In “The Marvelous Mrs. Maisel,” production sound mixer Mathew Price, a six-time nominee for “The Sopranos,” used period microphones to authenticate its 1950s soundscape. “Our budget improved in season two, so we were able to modify the vintage shells Miriam [Rachel Brosnahan] uses during her comedic routines with elements to make them working microphones,” says Price. “Then Ron Bochar, our supervising sound editor, and the post team were then able to spatialize it to make it sound like the place she’s performing in. It’s subtle but improves the viewers’ experience considerably.”

During the filming of Showtime’s “Escape at Dannemora,” production sound mixer Tom Nelson relied on bodypack microphones to capture performance and placed surround sound mics to record the reverberant echoes of prison life. “We set out to capture the realism of the locations,” says Nelson. “The cell doors, the background conversations, the noises made by inmates — we wanted the audience to feel as if they were there.” The result allowed re-recording mixers Bob Chefalas and Jacob Ribicoff, who also served as supervising editor, to combine production sound with other recorded elements to immerse viewers in the seven-episode limited series that dramatizes the real-life story of two inmates breaking out of the Clinton Correctional Facility.

Emmy-winning production sound mixer Benjamin Patrick of HBO’s “Barry” says requesting “paint out” approval — shots where a boom microphone is plainly visible but will be digitally removed later — can go a long way in improving scene dynamics. “When a complex, multiple camera shot calls for sound to break the frame of one shot in order to capture the perspective of another shot, we are the only voice on set to ask for it,” notes Patrick. “Producers are more involved, as they need to consider the production value between boom mic dialog versus bodypack dialog, but I’m a firm believer that the boom captures all the nuances of a performance and connects actors in their environment better than anything else.”

Supervising sound editor Trevor Gates and the close-knit sound team behind Netflix’s “The Haunting of Hill House” developed a sound track rich in atmospheric overtones to propel the terrifying allegory. “We had to be very articulate and specific with the choices we made from a design standpoint while finding the right moments to do some creative things to draw the audience in,” says Gates.

For Fox’s version of “Rent,” due to a lead actor’s unforeseen injury, only the last act was televised live, while everything else was broadcasted from a previous rehearsal.
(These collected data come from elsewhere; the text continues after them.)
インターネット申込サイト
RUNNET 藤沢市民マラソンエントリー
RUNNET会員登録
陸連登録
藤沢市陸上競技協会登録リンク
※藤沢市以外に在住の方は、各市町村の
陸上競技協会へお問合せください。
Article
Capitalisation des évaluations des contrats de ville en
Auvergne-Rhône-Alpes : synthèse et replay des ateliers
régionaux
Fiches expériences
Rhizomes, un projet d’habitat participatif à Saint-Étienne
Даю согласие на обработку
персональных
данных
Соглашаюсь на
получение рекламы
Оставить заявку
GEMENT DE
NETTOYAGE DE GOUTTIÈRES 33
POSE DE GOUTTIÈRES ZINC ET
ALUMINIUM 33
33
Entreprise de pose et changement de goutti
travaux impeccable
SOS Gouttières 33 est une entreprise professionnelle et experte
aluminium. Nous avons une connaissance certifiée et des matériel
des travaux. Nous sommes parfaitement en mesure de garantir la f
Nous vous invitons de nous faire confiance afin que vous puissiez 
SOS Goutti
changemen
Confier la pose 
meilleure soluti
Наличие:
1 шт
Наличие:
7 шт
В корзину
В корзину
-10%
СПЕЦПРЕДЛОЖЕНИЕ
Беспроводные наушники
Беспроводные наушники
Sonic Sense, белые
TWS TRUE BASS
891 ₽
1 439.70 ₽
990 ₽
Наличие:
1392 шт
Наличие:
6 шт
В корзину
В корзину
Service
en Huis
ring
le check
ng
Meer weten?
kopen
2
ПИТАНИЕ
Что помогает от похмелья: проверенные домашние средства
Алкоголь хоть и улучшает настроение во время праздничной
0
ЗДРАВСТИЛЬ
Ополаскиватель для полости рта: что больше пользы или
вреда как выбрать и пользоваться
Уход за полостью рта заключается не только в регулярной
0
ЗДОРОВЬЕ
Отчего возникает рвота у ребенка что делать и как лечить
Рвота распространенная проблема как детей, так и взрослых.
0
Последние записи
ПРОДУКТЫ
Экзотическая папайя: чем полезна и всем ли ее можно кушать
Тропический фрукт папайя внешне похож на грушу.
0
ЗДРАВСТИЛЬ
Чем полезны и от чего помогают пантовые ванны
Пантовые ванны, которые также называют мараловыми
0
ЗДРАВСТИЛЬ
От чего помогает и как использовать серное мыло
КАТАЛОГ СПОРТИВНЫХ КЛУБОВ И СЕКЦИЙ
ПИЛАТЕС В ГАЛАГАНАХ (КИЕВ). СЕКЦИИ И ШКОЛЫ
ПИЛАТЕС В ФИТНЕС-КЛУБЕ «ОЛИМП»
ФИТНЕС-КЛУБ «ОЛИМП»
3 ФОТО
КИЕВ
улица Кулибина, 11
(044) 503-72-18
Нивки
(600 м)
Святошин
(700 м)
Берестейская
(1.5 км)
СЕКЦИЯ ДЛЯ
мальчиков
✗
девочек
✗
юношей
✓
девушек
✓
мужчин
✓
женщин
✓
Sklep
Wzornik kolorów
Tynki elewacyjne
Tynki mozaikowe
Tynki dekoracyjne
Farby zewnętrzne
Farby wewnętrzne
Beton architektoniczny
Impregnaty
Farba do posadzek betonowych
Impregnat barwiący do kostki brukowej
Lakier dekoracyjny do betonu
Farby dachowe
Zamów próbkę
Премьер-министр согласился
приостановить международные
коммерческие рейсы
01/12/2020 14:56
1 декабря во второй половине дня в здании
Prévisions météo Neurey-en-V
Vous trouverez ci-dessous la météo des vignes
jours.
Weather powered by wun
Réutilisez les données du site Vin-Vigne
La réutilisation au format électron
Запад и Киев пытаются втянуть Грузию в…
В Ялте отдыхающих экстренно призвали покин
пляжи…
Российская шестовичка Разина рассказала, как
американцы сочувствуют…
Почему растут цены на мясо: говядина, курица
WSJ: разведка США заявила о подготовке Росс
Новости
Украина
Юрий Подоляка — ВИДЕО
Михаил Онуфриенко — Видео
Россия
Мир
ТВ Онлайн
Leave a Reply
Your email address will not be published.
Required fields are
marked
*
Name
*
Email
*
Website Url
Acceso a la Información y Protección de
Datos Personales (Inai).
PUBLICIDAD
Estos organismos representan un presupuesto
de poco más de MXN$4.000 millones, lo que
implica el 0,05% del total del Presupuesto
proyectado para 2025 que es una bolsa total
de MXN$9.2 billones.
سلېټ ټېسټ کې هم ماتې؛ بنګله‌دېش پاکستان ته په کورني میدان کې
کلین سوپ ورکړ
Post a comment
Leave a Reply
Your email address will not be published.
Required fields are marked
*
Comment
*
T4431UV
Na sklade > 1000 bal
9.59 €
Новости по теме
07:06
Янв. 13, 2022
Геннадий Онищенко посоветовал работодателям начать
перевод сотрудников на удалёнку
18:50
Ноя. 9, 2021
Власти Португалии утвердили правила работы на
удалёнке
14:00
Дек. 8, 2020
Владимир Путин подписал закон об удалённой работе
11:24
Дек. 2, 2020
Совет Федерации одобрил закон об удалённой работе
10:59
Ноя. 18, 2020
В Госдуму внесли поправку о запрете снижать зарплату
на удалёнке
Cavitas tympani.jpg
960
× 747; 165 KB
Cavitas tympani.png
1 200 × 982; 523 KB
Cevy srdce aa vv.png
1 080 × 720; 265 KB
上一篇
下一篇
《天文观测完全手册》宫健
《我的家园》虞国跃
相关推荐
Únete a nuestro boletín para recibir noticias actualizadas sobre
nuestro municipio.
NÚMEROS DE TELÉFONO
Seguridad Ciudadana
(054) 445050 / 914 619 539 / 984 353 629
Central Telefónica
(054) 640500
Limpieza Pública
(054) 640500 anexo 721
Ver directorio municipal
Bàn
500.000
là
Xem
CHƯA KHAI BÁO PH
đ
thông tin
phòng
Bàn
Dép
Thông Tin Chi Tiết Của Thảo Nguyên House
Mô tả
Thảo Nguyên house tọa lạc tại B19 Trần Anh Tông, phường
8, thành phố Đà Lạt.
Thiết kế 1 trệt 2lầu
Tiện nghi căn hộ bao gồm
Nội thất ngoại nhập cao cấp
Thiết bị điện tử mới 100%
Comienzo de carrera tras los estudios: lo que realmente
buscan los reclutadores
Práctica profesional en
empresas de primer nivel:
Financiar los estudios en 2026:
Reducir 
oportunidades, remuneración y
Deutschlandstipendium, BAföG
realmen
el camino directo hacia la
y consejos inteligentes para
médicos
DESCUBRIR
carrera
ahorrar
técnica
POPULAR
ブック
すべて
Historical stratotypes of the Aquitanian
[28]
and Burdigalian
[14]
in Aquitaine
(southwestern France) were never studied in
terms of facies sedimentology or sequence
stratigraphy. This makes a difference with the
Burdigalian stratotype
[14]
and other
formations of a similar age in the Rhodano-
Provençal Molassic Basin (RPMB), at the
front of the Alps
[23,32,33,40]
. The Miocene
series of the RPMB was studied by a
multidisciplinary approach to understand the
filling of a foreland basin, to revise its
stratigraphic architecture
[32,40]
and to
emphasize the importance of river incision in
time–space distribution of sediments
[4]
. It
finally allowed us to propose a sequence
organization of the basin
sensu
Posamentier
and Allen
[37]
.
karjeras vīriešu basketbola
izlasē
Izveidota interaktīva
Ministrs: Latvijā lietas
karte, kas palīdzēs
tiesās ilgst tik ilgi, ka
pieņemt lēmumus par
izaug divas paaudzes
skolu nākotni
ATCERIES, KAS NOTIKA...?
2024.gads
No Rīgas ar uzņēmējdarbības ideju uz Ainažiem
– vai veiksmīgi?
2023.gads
Veteran sound mixer Mark King understood the importance of actors finding their full emotional range even during dress rehearsals. “We struggled with that early on as the performers were trying to save their voices for the live show, but as we drew closer, we asked them to give us everything they had.” Doing so not only allowed the sound to refine the resonating performances but the request might have saved the show from not airing.

For Hulu’s six-hour limited series “Catch-22,” supervising editor Jerry Ross, sound designer Christopher Assells and re-recording mixers Todd Beckett and Dan Hiland set out to detail the aural psyche of a WWII bombardier. “We treated the mix like a feature film, but we didn’t want it to feel overdone or too polished. We instead sought a very natural and visceral track,” says Ross.

Four B-25 aircrafts were recorded on location in Italy by production sound mixer Maurizio Argentieri. “With the library of sounds Maurizio created, we were able to detail different interior and exterior perspectives of the plane for each mission, adding authenticity and subtext,” notes Ross, who called the project a total team effort.